Text shown:
════════════════

Re: [PATCH] fs/proc: introduce /proc/stat2 file

From: Vito Caputo
Date: Wed Nov 07 2018 - 15:32:41 EST


On Wed, Nov 07, 2018 at 11:03:06AM +0100, Miklos Szeredi wrote:
> On Wed, Nov 7, 2018 at 12:48 AM, Andrew Morton
> <akpm@xxxxxxxxxxxxxxxxxxxx> wrote:
> > On Mon, 29 Oct 2018 23:04:45 +0000 Daniel Colascione <dancol@xxxxxxxxxx> wrote:
> >
> >> On Mon, Oct 29, 2018 at 7:25 PM, Davidlohr Bueso <dave@xxxxxxxxxxxx> wrote:
> >> > This patch introduces a new /proc/stat2 file that is identical to the
> >> > regular 'stat' except that it zeroes all hard irq statistics. The new
> >> > file is a drop in replacement to stat for users that need performance.
> >>
> >> For a while now, I've been thinking over ways to improve the
> >> performance of collecting various bits of kernel information. I don't
> >> think that a proliferation of special-purpose named bag-of-fields file
> >> variants is the right answer, because even if you add a few info-file
> >> variants, you're still left with a situation where a given file
> >> provides a particular caller with too little or too much information.

════════════════

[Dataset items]

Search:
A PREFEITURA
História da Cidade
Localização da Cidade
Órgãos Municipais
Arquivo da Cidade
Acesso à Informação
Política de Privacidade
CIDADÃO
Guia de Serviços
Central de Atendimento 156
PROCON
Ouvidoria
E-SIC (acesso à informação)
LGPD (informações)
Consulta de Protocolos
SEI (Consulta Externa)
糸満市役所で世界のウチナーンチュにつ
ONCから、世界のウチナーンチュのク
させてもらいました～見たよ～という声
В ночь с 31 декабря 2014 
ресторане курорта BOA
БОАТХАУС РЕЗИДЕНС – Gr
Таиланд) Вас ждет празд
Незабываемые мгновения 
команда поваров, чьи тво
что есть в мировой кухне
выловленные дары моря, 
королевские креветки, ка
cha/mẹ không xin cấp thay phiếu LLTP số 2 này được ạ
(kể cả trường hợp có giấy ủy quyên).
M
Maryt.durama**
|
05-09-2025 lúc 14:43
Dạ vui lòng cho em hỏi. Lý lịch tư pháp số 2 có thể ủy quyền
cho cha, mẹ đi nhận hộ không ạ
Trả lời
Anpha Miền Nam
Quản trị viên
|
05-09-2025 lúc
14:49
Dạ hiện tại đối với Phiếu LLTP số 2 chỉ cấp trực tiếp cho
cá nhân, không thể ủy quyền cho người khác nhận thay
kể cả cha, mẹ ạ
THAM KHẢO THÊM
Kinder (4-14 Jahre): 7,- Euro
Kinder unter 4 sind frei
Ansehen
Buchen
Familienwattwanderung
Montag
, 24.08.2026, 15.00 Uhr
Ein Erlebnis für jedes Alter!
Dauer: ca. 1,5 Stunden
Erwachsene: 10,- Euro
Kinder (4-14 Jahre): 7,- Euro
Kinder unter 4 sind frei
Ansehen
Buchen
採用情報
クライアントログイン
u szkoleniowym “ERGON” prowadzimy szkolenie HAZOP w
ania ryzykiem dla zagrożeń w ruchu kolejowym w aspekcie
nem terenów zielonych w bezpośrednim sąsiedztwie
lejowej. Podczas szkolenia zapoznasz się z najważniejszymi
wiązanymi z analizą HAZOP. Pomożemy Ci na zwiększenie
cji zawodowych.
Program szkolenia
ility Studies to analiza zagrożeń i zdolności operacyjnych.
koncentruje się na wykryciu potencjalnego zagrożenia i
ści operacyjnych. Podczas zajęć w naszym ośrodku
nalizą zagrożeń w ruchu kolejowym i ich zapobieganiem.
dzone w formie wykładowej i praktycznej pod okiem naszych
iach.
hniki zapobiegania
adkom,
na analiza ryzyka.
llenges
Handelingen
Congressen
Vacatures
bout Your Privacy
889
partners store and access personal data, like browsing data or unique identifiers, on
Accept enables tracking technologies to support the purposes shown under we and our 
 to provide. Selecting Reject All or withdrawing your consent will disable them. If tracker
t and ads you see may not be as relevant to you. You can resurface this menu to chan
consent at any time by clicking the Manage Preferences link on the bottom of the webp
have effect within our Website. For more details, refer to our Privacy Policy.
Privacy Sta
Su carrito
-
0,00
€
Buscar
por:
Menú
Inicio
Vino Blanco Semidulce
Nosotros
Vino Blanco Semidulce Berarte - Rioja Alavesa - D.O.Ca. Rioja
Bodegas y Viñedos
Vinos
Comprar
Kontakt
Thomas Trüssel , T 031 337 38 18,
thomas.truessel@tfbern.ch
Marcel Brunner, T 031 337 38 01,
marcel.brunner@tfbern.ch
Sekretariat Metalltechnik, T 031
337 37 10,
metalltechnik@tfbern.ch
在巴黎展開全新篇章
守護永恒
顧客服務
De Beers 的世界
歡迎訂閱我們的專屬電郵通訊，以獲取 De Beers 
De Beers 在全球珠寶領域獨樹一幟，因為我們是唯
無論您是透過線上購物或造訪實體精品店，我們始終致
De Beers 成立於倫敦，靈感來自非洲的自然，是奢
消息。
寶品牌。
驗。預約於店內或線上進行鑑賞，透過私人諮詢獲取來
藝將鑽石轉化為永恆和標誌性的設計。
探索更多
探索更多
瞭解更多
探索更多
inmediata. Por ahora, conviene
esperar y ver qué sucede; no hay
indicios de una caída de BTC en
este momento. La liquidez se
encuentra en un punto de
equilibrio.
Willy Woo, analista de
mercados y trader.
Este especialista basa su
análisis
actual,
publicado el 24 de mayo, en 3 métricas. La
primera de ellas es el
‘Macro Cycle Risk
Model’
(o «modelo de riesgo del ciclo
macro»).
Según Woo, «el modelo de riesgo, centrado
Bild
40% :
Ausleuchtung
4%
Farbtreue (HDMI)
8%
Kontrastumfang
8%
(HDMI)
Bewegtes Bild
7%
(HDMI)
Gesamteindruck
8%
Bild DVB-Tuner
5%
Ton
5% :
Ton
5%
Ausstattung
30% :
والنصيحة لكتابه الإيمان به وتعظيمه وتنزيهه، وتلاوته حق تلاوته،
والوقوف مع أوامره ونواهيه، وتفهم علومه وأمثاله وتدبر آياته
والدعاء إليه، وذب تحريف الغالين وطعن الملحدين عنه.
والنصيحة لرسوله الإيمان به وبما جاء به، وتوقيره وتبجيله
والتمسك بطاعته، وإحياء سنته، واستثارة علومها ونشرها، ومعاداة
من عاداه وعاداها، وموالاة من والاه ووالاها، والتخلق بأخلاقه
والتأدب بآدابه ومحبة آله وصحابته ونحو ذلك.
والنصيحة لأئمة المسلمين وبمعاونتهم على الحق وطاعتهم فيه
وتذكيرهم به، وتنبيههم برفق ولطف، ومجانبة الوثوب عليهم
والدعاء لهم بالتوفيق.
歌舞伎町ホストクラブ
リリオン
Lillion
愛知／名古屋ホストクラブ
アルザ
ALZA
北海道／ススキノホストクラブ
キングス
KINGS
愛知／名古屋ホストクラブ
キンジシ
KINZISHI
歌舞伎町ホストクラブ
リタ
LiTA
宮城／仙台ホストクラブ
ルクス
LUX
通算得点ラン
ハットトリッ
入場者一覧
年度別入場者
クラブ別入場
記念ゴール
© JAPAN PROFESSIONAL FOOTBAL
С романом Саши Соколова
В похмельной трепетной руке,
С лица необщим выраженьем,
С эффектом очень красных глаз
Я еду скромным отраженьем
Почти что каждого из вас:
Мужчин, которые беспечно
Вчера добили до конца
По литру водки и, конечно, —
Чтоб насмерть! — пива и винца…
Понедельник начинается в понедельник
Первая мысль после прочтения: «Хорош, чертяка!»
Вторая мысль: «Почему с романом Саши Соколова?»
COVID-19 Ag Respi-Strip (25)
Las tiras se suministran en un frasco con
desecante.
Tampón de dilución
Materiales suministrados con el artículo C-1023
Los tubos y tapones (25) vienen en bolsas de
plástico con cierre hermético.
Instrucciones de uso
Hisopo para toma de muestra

════════════════

What the task asks:
Print the stretch of the /proc/stat2 thread from "From: Vito Caputo" through "that need performance." word for word. The listing was taken from a separate source.

Answer below:
From: Vito Caputo
Date: Wed Nov 07 2018 - 15:32:41 EST


On Wed, Nov 07, 2018 at 11:03:06AM +0100, Miklos Szeredi wrote:
> On Wed, Nov 7, 2018 at 12:48 AM, Andrew Morton
> <akpm@xxxxxxxxxxxxxxxxxxxx> wrote:
> > On Mon, 29 Oct 2018 23:04:45 +0000 Daniel Colascione <dancol@xxxxxxxxxx> wrote:
> >
> >> On Mon, Oct 29, 2018 at 7:25 PM, Davidlohr Bueso <dave@xxxxxxxxxxxx> wrote:
> >> > This patch introduces a new /proc/stat2 file that is identical to the
> >> > regular 'stat' except that it zeroes all hard irq statistics. The new
> >> > file is a drop in replacement to stat for users that need performance.